**ЗАДАНИЕ:** Продолжите текст об офицере Александре из бурятского гарнизона, начав сразу после его последнего предложения.

**ИСХОДНЫЙ ТЕКСТ:**

Мы сидим с ним в холодной комнате гарнизонной гостиницы. За окнами минус сорок девять, и батареи не справляются с таким морозом. До столицы Бурятии отсюда целых тридцать километров. В поселке — двадцать домов, два детсада и одна средняя школа. Офицерское кафе, где в выходные случается дискотека. Кочегарка, которую тут называют «Авророй», наверное, из-за высоченных закопченных труб. Подсобное хозяйство с поросятами и коровами. И десятка полтора исполинских антенн, на которых, кажется, отдыхает небо. Такие места называют «медвежьими углами». Их в нашей армии
— не счесть.
Александр затягивается сигаретой и объясняет мне смысл своих поступков.
— Все так сложилось. В Голицыне мне приходилось заниматься в основном бумажной работой — писать какие-то справки, программы, задания, отчеты… А я — технарь чистой воды. Есть-пить не надо — дай в машине покопаться. Закончил лучший и на сегодняшний день военный вуз – «Можайку». По образованию — баллистик, специалист по расчету спутниковых орбит. А попал сначала служить в Казахстан, на Балхаш. Там надо было заниматься радиотехникой. Освоил ее, потом программирование — восемь языков ЭВМ знаю. Любой компьютер разбираю-собираю с закрытыми глазами. Кстати, первый самодельный ПК в войсках сделал именно я… Когда кто-то из гарнизонов звонил, из Воркуты или, к примеру, из Уссурийска, мол, появились проблемы, как исправить? Мне легче было слетать туда в командировку, своими руками все слепить, а не объяснять по телефону, что и как надо делать.
А еще была у меня идея. Сделать в Улан-Удэ второй, более совершенный комплекс управления полетом. Аппаратура для него вышла с завода давно, лет двадцать назад. Но так и лежала без надобности. А я подумал: там кое-что заменить можно, смонтировать
своими силами, будет скачок на несколько лет вперед. Два года пробивал свои предложения через все инстанции. Пробил. Кому реализовывать задуманное? Конечно же мне.

**ФРАГМЕНТЫ МАТЕРИАЛА:**
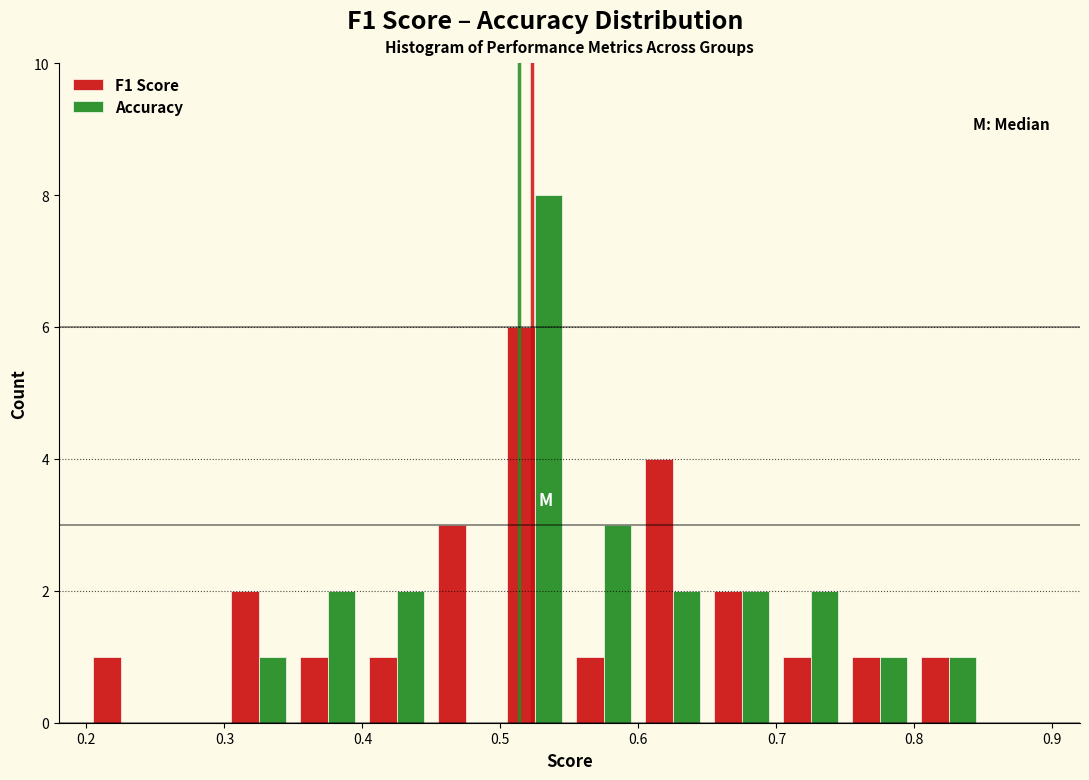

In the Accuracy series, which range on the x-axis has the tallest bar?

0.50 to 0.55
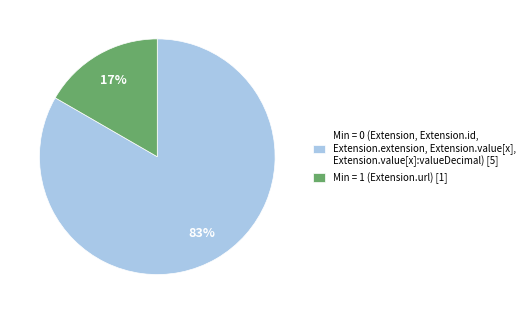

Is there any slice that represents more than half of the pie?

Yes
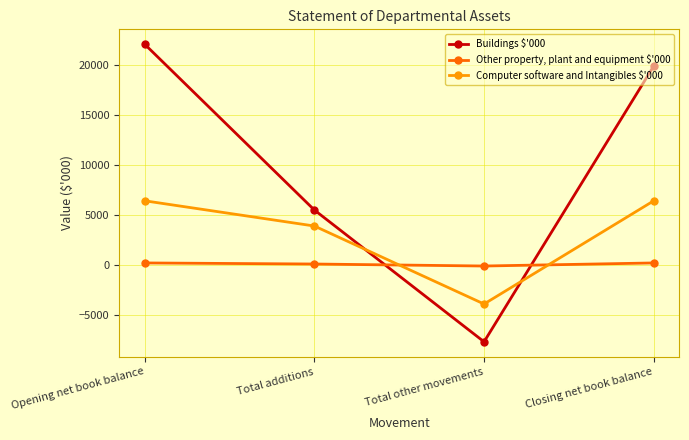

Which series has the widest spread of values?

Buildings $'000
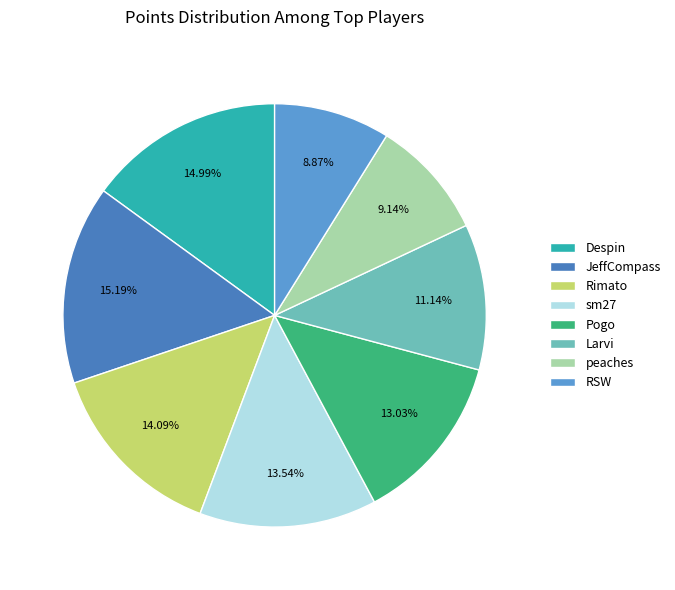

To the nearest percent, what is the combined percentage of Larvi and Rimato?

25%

**ОЖИДАЕМЫЙ ОТВЕТ:**
— Но была еще одна причина моего отъезда, — признает подполковник. — Может быть, главная. Сложности в семье. Знакомы мы с женой — назовем ее Сашей — с детства. вместе в Выползове росли, в одной школе учились. Только я на класс старше. И вся наша дружба проходила под знаком какого-то вечного соперничества. Я десятилетку закончил с «золотой медалью», она — тоже. Я поехал учиться в Питер, она — туда же, хотя ее родители переехали в Москву. Мы даже жили у них первое время, когда мою часть на Балхаше расформировали и меня перевели в Голицыно.
Добирался я на службу и со службы по три часа. Спать практически некогда было. И платили копейки, если платили. Приходилось «крутиться», подрабатывать в пяти-шести местах сразу. Кроме того, писал компьютерные программы для разных фирм. Зарабатывал недурно. А она все недовольна. Заставила пойти к командиру сказать: не могу больше ездить в такую даль — или дайте квартиру, или я увольняюсь ко всем чертям.
Меня очень ценили как специалиста. Сначала дали в Голицыне служебную квартиру, потом собственную. Она устроилась в гарнизоне на работу. Сын в школе учился. Вроде все хорошо. Но жена опять недовольна: ты не умеешь жить, не так все делаешь. Твои сверстники уже полковниками ходят. А кое-кто уже уволился из армии, свою фирму заимел, живет, как кум королю… Может, и поэтому я в командировках пропадал.
Стал я еще замечать, что у нас вроде бы появился «друг семьи». Хотел ему сгоряча морду набить. Но потом передумал: разбитой жизни этим не склеишь. Забронировал квартиру, и вот я здесь.
На семи ветрах
Начальник гарнизона «Звездный» и командир части, в которой сейчас служит подполковник, его ровесник (обоим по 36 лет) и тезка — полковник Александр Головко очень доволен своим подчиненным. До переезда в Улан-Удэ он тринадцать лет прослужил в Воркуте и знает Александра Н. еще оттуда.
— Это уникальный специалист, — говорит он мне про него. — Мы знали — приедет Саша, у нас оживет любое мертвое «железо».
В представлении подполковника на орден «За военные заслуги» я прочитал, что он модернизировал несколько станций, «исключив при этом малонадежные звенья в системе обмена информацией с Центром управления полетом, чем повысил надежность работы наземного комплекса управления МКС на 45 процентов. Что к тому же позволило
сократить штатный личный состав на 20 офицеров и сэкономить более миллиона рублей ежегодно на эксплуатацию техники».
Я попросил его показать этот орден. Но он его не нашел.
— Не знаю, где лежит, — объяснил Александр. — Я и авторских свидетельств на свои рационализаторские предложения и изобретения не оформлял и делать это не собираюсь. Ни к чему мне все это. Одна морока.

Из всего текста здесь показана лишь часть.